## EXERCISE GOAL
Please continue the piece on the audio analogy with NMR, picking up after its last line of R code.

FT
2022-03-18
The audio analogy with nmr
Sound waves share useful similarities to electromagnetic radiation. The are both represented as travelling sine waves. Sound waves are a periodic disturbance in physical medium (air) whereas em radiation is a periodic change in an electric field.
After a pulse excitation, the nmr signal decay contains that reflect multiple relaxations at different frequencies.
To explore the nature of wave motion and the Fourier Transform we can use audio files and R packages that create, read, and manipuate audio files (.wav).
packages:
fftw
TuneR
Below we used R to generate representations of sound. The graphs are of sound waves of different frequency, as might be detected by a microphone: the plots are amplitude of sound versus time.
library(tuneR,fftw)
Wobj1 <- 0.75*sine(880) # here is unit = freq not degree in radians
tdir <- tempdir()

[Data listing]
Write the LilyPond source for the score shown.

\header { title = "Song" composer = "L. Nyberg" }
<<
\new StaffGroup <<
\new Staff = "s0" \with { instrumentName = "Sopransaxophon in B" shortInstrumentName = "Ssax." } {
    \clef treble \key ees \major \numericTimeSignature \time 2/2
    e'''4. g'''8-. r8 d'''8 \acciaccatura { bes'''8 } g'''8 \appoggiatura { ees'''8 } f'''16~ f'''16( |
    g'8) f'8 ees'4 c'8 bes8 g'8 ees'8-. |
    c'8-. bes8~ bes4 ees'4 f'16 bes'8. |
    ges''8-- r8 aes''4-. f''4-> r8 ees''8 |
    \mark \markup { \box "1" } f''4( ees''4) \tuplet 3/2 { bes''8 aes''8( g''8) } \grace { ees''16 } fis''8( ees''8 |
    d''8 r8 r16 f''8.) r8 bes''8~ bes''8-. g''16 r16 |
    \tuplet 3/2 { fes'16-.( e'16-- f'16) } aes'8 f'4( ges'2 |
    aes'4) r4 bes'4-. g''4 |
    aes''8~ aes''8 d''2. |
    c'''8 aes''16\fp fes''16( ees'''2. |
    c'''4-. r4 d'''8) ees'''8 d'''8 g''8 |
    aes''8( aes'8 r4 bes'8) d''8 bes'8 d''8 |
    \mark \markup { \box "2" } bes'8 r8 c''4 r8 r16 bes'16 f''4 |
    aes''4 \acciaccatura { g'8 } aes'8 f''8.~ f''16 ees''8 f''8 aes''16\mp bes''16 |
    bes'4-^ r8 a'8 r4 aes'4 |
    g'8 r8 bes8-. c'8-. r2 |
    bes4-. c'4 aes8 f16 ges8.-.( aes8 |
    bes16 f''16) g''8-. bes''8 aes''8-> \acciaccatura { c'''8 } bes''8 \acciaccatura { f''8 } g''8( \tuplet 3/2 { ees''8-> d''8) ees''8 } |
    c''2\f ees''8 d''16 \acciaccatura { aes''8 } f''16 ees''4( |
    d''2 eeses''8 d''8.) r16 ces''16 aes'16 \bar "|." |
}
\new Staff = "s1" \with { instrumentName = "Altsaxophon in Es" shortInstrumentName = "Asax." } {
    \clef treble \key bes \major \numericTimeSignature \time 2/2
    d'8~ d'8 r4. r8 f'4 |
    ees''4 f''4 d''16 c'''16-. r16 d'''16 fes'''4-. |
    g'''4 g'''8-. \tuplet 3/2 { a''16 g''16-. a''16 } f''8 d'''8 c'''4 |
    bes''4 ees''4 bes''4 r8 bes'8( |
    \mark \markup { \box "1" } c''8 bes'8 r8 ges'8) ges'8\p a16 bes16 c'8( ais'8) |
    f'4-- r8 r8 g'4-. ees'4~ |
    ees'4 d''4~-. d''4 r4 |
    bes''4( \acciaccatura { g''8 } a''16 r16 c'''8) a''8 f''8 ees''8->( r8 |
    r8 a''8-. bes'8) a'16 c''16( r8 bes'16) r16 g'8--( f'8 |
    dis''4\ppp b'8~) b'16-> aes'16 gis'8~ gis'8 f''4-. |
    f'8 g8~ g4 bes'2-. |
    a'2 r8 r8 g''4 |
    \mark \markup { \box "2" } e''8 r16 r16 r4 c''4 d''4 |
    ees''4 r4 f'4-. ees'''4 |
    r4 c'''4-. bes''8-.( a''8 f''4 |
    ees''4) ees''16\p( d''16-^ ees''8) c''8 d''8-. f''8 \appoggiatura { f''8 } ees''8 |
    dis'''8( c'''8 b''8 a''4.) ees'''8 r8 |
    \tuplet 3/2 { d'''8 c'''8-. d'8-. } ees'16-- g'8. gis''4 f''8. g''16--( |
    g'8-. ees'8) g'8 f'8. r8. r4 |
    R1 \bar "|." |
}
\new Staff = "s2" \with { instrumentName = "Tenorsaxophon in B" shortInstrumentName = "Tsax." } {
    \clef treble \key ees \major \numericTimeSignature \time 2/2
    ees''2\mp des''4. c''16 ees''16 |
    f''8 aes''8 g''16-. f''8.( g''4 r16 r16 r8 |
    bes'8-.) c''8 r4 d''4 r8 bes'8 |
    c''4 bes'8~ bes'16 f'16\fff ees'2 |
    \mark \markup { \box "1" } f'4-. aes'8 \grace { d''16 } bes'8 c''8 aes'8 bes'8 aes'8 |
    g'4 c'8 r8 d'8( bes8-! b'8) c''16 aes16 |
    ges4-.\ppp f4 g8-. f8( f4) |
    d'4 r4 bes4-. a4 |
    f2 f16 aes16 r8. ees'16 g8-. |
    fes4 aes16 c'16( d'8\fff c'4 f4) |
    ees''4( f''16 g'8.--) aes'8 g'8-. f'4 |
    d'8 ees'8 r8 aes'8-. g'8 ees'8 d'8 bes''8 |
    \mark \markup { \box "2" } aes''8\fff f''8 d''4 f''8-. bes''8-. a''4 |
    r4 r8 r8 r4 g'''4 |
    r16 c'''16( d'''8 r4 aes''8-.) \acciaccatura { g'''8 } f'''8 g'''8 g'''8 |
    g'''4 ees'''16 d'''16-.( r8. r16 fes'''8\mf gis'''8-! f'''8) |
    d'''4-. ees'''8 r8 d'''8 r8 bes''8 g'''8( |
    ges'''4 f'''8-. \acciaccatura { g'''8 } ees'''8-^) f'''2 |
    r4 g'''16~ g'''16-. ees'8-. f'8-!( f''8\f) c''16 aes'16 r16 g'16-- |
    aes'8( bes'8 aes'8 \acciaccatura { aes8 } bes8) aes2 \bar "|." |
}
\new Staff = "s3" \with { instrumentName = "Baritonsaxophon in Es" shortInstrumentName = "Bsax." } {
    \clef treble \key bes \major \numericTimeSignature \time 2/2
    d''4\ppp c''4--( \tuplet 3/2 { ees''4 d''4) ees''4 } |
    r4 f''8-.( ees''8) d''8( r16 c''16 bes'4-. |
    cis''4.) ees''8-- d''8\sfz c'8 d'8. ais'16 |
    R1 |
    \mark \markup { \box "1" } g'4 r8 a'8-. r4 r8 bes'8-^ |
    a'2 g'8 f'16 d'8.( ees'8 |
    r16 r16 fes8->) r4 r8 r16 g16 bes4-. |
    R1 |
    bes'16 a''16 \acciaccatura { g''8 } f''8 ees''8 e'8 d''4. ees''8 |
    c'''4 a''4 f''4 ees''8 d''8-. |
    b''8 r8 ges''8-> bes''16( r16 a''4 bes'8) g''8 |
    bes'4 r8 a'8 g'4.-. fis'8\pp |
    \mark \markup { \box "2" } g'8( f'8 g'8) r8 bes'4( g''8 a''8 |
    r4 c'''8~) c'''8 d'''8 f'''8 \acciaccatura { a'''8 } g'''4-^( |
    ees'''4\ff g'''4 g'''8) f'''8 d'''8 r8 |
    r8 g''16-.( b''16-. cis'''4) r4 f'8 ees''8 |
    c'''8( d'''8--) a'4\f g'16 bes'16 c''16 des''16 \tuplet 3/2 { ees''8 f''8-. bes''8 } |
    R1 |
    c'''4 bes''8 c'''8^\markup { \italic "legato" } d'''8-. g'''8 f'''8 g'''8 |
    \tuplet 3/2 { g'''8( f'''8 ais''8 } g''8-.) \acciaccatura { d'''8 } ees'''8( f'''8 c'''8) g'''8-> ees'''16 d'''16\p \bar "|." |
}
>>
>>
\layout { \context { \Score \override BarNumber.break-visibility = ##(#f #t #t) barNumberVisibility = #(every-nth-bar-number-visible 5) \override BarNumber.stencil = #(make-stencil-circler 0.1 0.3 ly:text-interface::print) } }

## REPLY
tfile <- file.path(tdir, "myWave.wav")
writeWave(Wobj1, filename = tfile)
sdat1 <- tuneR::readWave(tfile)
Wobj2 <- 1.0*sine(4400) # here is unit = freq not degree in radians
tdir <- tempdir()
tfile2 <- file.path(tdir, "myWave2.wav")
writeWave(Wobj2, filename = tfile2)
sdat2 <- tuneR::readWave(tfile2)
Wobj3 <- 0.5*sine(2000) # here is unit = freq not degree in radians
tdir <- tempdir()
tfile3 <- file.path(tdir, "myWave3.wav")
writeWave(Wobj3, filename = tfile3)
sdat3 <- tuneR::readWave(tfile3)
sdat3##
## Wave Object
## Number of Samples: 44100
## Duration (seconds): 1
## Samplingrate (Hertz): 44100
## Channels (Mono/Stereo): Mono
## PCM (integer format): FALSE
## Bit (8/16/24/32/64): 32 N <- 44100
x <- seq(1,44100,1)
w1 <- sdat1@left
w2 <- sdat2@left
w3 <- sdat3@left
wt <- w1 + w2 + w3
times <- x/44100 # same as freq because t = 1 sec
length(times)## [1] 44100 # Now we set up a plotting environment of two rows and three columns (in order to hold six graphs), using par(mfrow())
par(mfrow=c(2,2))
plot(times,w1,type="l",xlab="Time/sec",ylab="Amplitude",xlim=c(0,0.01))
plot(times,w2,type="l",xlab="Time/sec",ylab="Amplitude",xlim=c(0,0.01))
plot(times,w3,type="l",xlab="Time/sec",ylab="Amplitude",xlim=c(0,0.01))
plot(times,wt,type="l",xlab="Time/sec",ylab="Amplitude",xlim=c(0,0.01))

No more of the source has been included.